'''

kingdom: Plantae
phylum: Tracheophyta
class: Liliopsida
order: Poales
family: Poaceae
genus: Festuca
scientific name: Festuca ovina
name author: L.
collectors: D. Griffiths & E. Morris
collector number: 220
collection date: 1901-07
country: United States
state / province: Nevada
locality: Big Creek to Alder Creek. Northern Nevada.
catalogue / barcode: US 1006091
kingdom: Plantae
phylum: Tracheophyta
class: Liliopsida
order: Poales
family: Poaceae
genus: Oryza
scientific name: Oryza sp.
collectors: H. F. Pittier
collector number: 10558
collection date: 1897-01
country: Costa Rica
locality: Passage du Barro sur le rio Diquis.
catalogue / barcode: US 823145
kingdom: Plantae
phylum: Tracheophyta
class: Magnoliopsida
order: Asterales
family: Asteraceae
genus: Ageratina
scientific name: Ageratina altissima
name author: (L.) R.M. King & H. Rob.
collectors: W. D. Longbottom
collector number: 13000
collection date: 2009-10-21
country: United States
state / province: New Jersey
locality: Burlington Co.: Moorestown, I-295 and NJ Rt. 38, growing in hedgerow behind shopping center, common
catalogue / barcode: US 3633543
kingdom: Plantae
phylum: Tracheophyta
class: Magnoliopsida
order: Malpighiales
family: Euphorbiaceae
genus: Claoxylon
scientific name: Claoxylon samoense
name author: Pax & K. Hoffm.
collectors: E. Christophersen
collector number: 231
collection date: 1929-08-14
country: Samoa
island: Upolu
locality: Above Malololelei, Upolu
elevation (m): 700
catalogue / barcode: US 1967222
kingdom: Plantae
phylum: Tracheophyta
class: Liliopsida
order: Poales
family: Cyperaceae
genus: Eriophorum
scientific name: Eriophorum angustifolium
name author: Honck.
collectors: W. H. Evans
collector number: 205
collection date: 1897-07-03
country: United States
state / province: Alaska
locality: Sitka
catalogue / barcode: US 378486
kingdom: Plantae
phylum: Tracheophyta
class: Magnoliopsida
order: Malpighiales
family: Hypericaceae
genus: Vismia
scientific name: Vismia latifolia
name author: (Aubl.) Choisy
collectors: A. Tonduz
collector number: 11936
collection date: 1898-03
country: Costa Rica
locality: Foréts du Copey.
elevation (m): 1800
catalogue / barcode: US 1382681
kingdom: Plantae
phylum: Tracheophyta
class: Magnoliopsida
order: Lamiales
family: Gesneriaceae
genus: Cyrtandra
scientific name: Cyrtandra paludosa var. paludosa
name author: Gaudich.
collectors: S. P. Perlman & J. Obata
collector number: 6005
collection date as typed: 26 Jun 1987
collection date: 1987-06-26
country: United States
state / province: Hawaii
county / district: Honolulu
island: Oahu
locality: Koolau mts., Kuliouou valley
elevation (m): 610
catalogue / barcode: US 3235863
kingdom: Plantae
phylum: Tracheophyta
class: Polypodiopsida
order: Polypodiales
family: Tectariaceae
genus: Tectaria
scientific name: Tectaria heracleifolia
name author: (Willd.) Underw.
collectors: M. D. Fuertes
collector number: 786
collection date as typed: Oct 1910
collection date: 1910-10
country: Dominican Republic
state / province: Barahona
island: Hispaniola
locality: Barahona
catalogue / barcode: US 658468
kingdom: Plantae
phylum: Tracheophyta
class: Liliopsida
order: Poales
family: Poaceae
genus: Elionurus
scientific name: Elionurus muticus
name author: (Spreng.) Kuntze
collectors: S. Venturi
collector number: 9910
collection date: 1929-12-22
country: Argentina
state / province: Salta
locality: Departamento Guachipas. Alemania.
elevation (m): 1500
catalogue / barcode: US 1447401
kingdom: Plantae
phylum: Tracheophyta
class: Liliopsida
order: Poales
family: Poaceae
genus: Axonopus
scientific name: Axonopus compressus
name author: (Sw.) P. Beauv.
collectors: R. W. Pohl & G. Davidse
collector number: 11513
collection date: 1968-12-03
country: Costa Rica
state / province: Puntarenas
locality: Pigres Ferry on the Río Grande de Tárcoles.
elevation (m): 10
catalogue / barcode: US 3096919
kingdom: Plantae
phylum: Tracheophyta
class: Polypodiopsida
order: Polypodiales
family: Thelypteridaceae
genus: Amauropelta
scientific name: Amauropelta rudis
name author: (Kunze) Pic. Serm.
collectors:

'''

● Task details: Please copy every line of the records above word for word, changing nothing.

● Written reply:
kingdom: Plantae
phylum: Tracheophyta
class: Liliopsida
order: Poales
family: Poaceae
genus: Festuca
scientific name: Festuca ovina
name author: L.
collectors: D. Griffiths & E. Morris
collector number: 220
collection date: 1901-07
country: United States
state / province: Nevada
locality: Big Creek to Alder Creek. Northern Nevada.
catalogue / barcode: US 1006091
kingdom: Plantae
phylum: Tracheophyta
class: Liliopsida
order: Poales
family: Poaceae
genus: Oryza
scientific name: Oryza sp.
collectors: H. F. Pittier
collector number: 10558
collection date: 1897-01
country: Costa Rica
locality: Passage du Barro sur le rio Diquis.
catalogue / barcode: US 823145
kingdom: Plantae
phylum: Tracheophyta
class: Magnoliopsida
order: Asterales
family: Asteraceae
genus: Ageratina
scientific name: Ageratina altissima
name author: (L.) R.M. King & H. Rob.
collectors: W. D. Longbottom
collector number: 13000
collection date: 2009-10-21
country: United States
state / province: New Jersey
locality: Burlington Co.: Moorestown, I-295 and NJ Rt. 38, growing in hedgerow behind shopping center, common
catalogue / barcode: US 3633543
kingdom: Plantae
phylum: Tracheophyta
class: Magnoliopsida
order: Malpighiales
family: Euphorbiaceae
genus: Claoxylon
scientific name: Claoxylon samoense
name author: Pax & K. Hoffm.
collectors: E. Christophersen
collector number: 231
collection date: 1929-08-14
country: Samoa
island: Upolu
locality: Above Malololelei, Upolu
elevation (m): 700
catalogue / barcode: US 1967222
kingdom: Plantae
phylum: Tracheophyta
class: Liliopsida
order: Poales
family: Cyperaceae
genus: Eriophorum
scientific name: Eriophorum angustifolium
name author: Honck.
collectors: W. H. Evans
collector number: 205
collection date: 1897-07-03
country: United States
state / province: Alaska
locality: Sitka
catalogue / barcode: US 378486
kingdom: Plantae
phylum: Tracheophyta
class: Magnoliopsida
order: Malpighiales
family: Hypericaceae
genus: Vismia
scientific name: Vismia latifolia
name author: (Aubl.) Choisy
collectors: A. Tonduz
collector number: 11936
collection date: 1898-03
country: Costa Rica
locality: Foréts du Copey.
elevation (m): 1800
catalogue / barcode: US 1382681
kingdom: Plantae
phylum: Tracheophyta
class: Magnoliopsida
order: Lamiales
family: Gesneriaceae
genus: Cyrtandra
scientific name: Cyrtandra paludosa var. paludosa
name author: Gaudich.
collectors: S. P. Perlman & J. Obata
collector number: 6005
collection date as typed: 26 Jun 1987
collection date: 1987-06-26
country: United States
state / province: Hawaii
county / district: Honolulu
island: Oahu
locality: Koolau mts., Kuliouou valley
elevation (m): 610
catalogue / barcode: US 3235863
kingdom: Plantae
phylum: Tracheophyta
class: Polypodiopsida
order: Polypodiales
family: Tectariaceae
genus: Tectaria
scientific name: Tectaria heracleifolia
name author: (Willd.) Underw.
collectors: M. D. Fuertes
collector number: 786
collection date as typed: Oct 1910
collection date: 1910-10
country: Dominican Republic
state / province: Barahona
island: Hispaniola
locality: Barahona
catalogue / barcode: US 658468
kingdom: Plantae
phylum: Tracheophyta
class: Liliopsida
order: Poales
family: Poaceae
genus: Elionurus
scientific name: Elionurus muticus
name author: (Spreng.) Kuntze
collectors: S. Venturi
collector number: 9910
collection date: 1929-12-22
country: Argentina
state / province: Salta
locality: Departamento Guachipas. Alemania.
elevation (m): 1500
catalogue / barcode: US 1447401
kingdom: Plantae
phylum: Tracheophyta
class: Liliopsida
order: Poales
family: Poaceae
genus: Axonopus
scientific name: Axonopus compressus
name author: (Sw.) P. Beauv.
collectors: R. W. Pohl & G. Davidse
collector number: 11513
collection date: 1968-12-03
country: Costa Rica
state / province: Puntarenas
locality: Pigres Ferry on the Río Grande de Tárcoles.
elevation (m): 10
catalogue / barcode: US 3096919
kingdom: Plantae
phylum: Tracheophyta
class: Polypodiopsida
order: Polypodiales
family: Thelypteridaceae
genus: Amauropelta
scientific name: Amauropelta rudis
name author: (Kunze) Pic. Serm.
collectors:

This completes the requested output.